Icarus Trophy Qualifier Weekend - The Report

A cracking shot, David Wainwright captures a fellow pilot on Friday afternoon. 

The Icarus Trophy launches tomorrow. This weekend has seen the final days of preparation and training. Here's what happened:

We launched on Friday with moderate weather as the pilots waited out the tail end of Oho. For the lucky few who timed their arrival right, there was a chance for to get up in the air in the afternoon.

Winds at 4000ft at 1100 Saturday

Saturday was a different story. A full day of parawaiting. Our weather geek remained upbeat even whilst bringing bad news in his daily report:

"The vertical wind sheer while disheartening is quite impressive. Surface winds in the mixing layer down low below the cloud cover seem quite manageable but readings at the Northwest Avalanche Miur Station (10,010 ft) exceeded 80mph through most of the day on Friday and this is likely to continue into Saturday. "

The airport from the air - tall trees and tricky winds means this is not an easy spot to launch from.
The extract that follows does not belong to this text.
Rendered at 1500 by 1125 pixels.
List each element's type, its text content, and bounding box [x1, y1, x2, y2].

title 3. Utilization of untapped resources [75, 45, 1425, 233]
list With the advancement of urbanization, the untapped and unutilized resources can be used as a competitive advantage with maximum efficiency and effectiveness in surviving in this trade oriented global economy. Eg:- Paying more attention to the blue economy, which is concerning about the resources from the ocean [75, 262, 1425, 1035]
Our pilots have to prove their skills from the off. 

Impressive it may be, but little comfort to the landbound pilot.  Our wise weather-man recommended "a get to know your new friends day in and around town because it will be wet for much of the day with a very gusty wind profile and 50mph winds at 4500ft." Well that's scuppered those flying plans then. 
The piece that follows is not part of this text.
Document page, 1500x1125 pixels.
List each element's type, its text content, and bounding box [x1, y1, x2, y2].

Saturday became a day of race briefings and pilot interviews. Our race crew quiz each pilot individually about their kit, their experience with it, their route and crucially their decision making skills. 

On top of that, our referees have to see each pilot in the air before giving them approval to fly and a class: Race or Adventure. 
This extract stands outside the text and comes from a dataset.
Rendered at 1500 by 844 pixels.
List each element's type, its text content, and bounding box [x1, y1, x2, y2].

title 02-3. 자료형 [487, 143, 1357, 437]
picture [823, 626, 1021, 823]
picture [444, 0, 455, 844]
The calm before the storm or the calm because of the storm - There’s no flying today.
— Race Crew

In the meantime, the weather provided a chance for some last minute tinkering with kit and a spot of test flying in the chase plane. 

My little air conception amongst the Giants.
— Don McLester
It’s not often you organise an event that has it’s own plane.
— Duncan, Event Manager

Icarus Pilot Cayle Royce takes the chance to get in the air before his kit arrives, with pilot Trevor Meeks.

And of course, we can't ignore the opportunity for a visits into town to continue race interviews in an informal setting. Weatherman's orders:

Here's Duncan, Icarus Manager, enjoying his 'birthday' with pilots Claire Mackay and David Wainwright. It's his third 'birthday' this week. Apparently, we Brits are easy to embarrass. Apparently that's easily exploitable. Especially effective if you sing to him and sit him next to an enormous stuffed dog. 

 

Sunday brought more luck with the weather, and the opportunity to do some test flying:

First in the air was Cayle Royce, until he was forced to land in a nearby field:

Cayle’s engine seized after 25 minutes of flying. That is the risk which everyone runs. For this particular paramotor, that’s the second time that has happened.
— Alex Ledger, Race Referee

Well this morning could have gone better!!!

Posted by Alex Ledger on Sunday, October 11, 2015

Cayle has swapped out his faulty motor and his second flight went more smoothly. 

Please reserve me a seat on the 2016 edition.
— Alessandro Mara

Meanwhile, three of our pilots have had trouble with paramotor transport. Alessandro Mara's motor needed parts replaced, but without the time to replace them and he has sadly had to pull out of the race. 

It’s not over until the fat lady sings isn’t that the expression?
— Ky

Marcus Deglos and Ky Ahmad have also had trouble with moving their motors. Whilst Marcus is hoping to rent a replacement locally, Ky is waiting for his to make it out of Kentucky where it got stuck after a courier rerouting. We're keeping our fingers crossed it will get to the startline in time. 

Right now, we're keen to see Don McLester. He's brought a race support team of two: a driver and a chef. A Mongol Rally Veteran and long-time adventurer, he's going to be one to watch. 

And the Adventurist's own Mr Tom? He had a cracking test flight, although a ropey landing:

Tom always seems to overshoot the 3000ft long runway. which suggests he doesn’t have a good appreciation for the glide ratio of his wing. He needs to be aware of that, so he doesn’t have a ticket to fly yet.
— Alex Ledger Race Referee
Ed Hamilton won gold star of the day for doing all his tracker and radio calls right.
— Duncan, Race Manager
The Final Briefing - Sunday night.

The Final Briefing - Sunday night.

So. Where do we go from here? To the race.

We start Monday morning, after sunrise, PST. As soon as the weather permits.